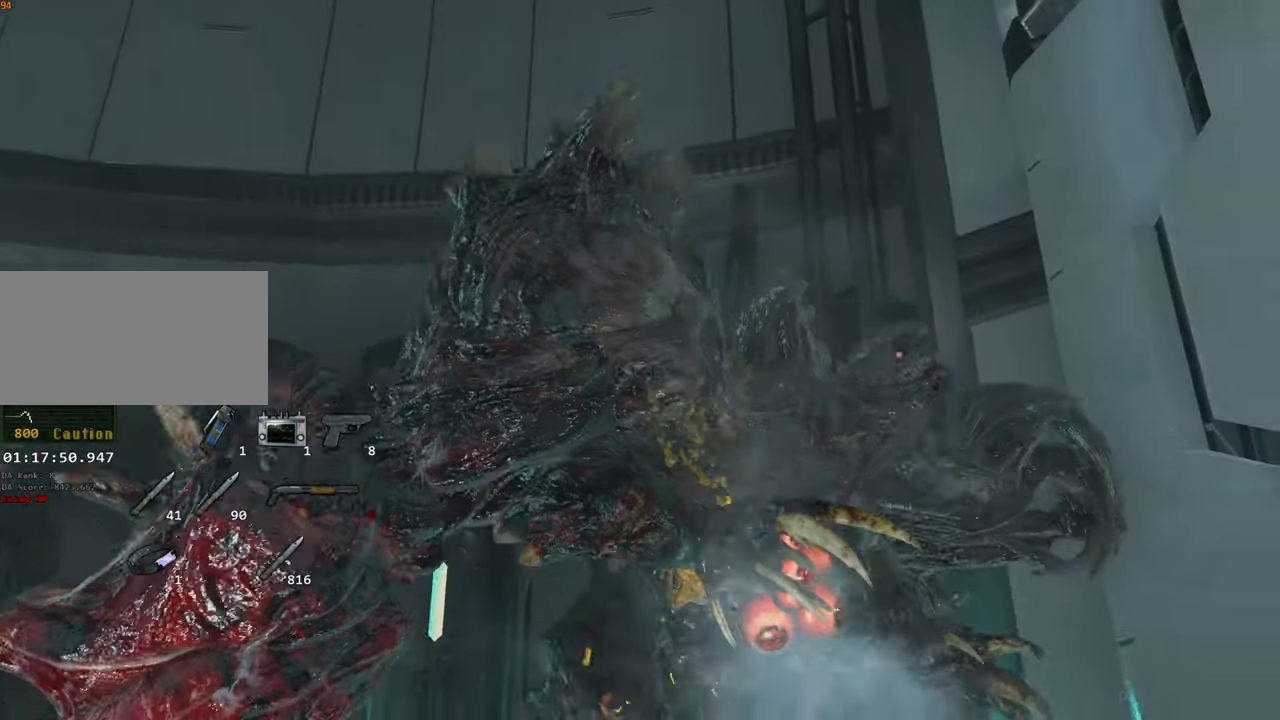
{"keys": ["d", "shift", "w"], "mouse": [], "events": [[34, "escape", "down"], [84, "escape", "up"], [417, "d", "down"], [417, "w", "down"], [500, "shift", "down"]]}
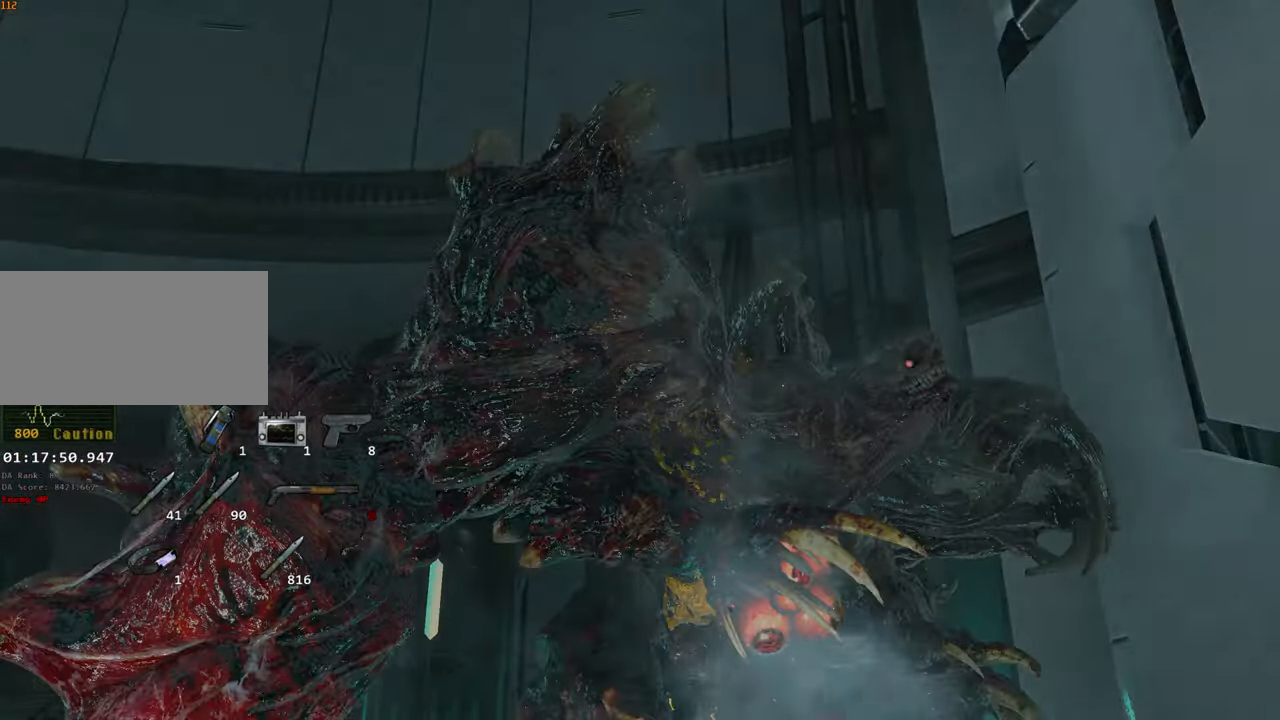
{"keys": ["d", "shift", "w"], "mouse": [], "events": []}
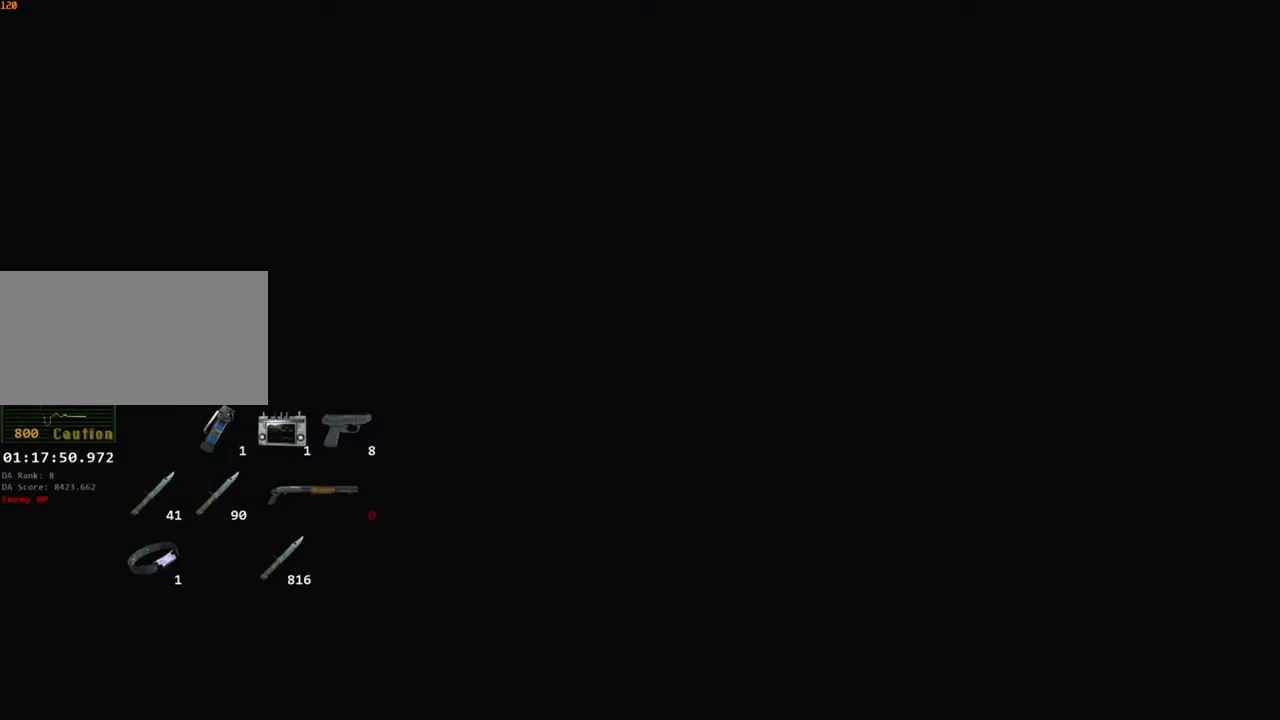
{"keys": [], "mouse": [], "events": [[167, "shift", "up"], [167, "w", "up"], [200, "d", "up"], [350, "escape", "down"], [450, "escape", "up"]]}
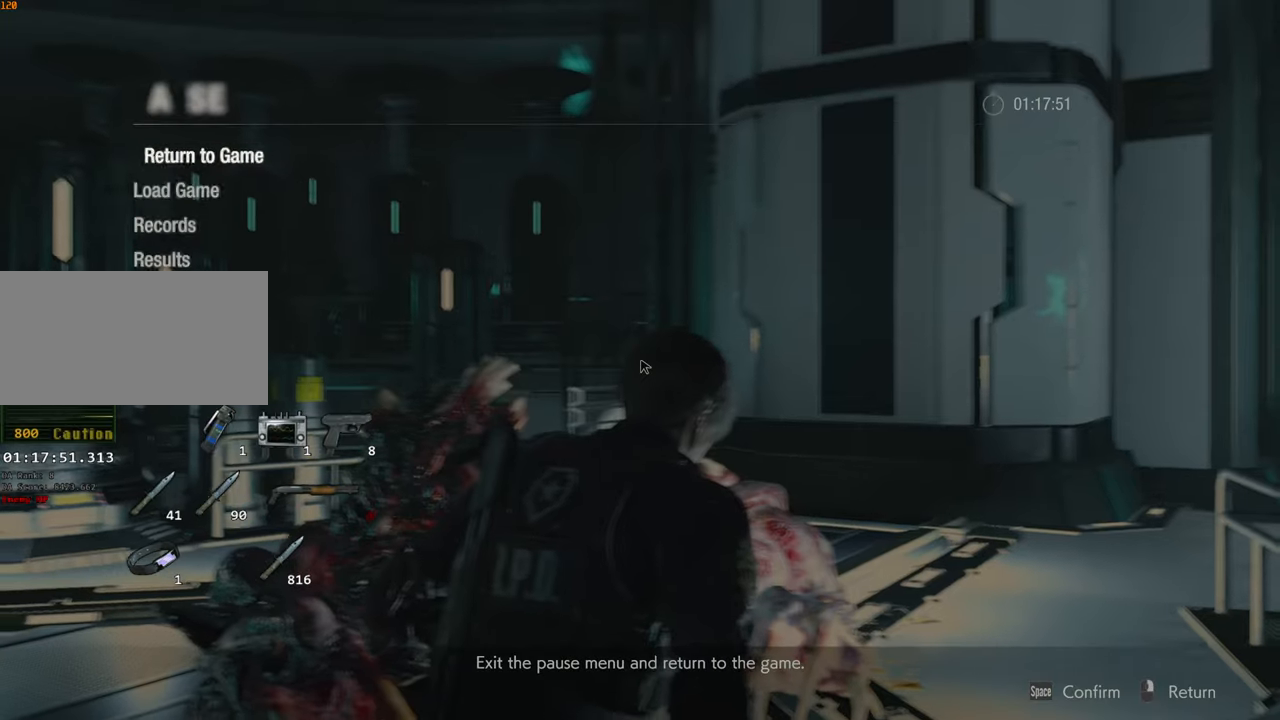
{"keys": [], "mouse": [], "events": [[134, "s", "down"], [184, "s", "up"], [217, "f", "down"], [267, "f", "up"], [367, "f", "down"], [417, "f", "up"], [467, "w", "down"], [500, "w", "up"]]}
********
** Prompt **
Without any pictures, print the whole listing again exactly as it stands.

** Solution to the problem **
{"keys": ["d", "shift", "w"], "mouse": [], "events": [[34, "escape", "down"], [84, "escape", "up"], [417, "d", "down"], [417, "w", "down"], [500, "shift", "down"]]}
{"keys": ["d", "shift", "w"], "mouse": [], "events": []}
{"keys": [], "mouse": [], "events": [[167, "shift", "up"], [167, "w", "up"], [200, "d", "up"], [350, "escape", "down"], [450, "escape", "up"]]}
{"keys": [], "mouse": [], "events": [[134, "s", "down"], [184, "s", "up"], [217, "f", "down"], [267, "f", "up"], [367, "f", "down"], [417, "f", "up"], [467, "w", "down"], [500, "w", "up"]]}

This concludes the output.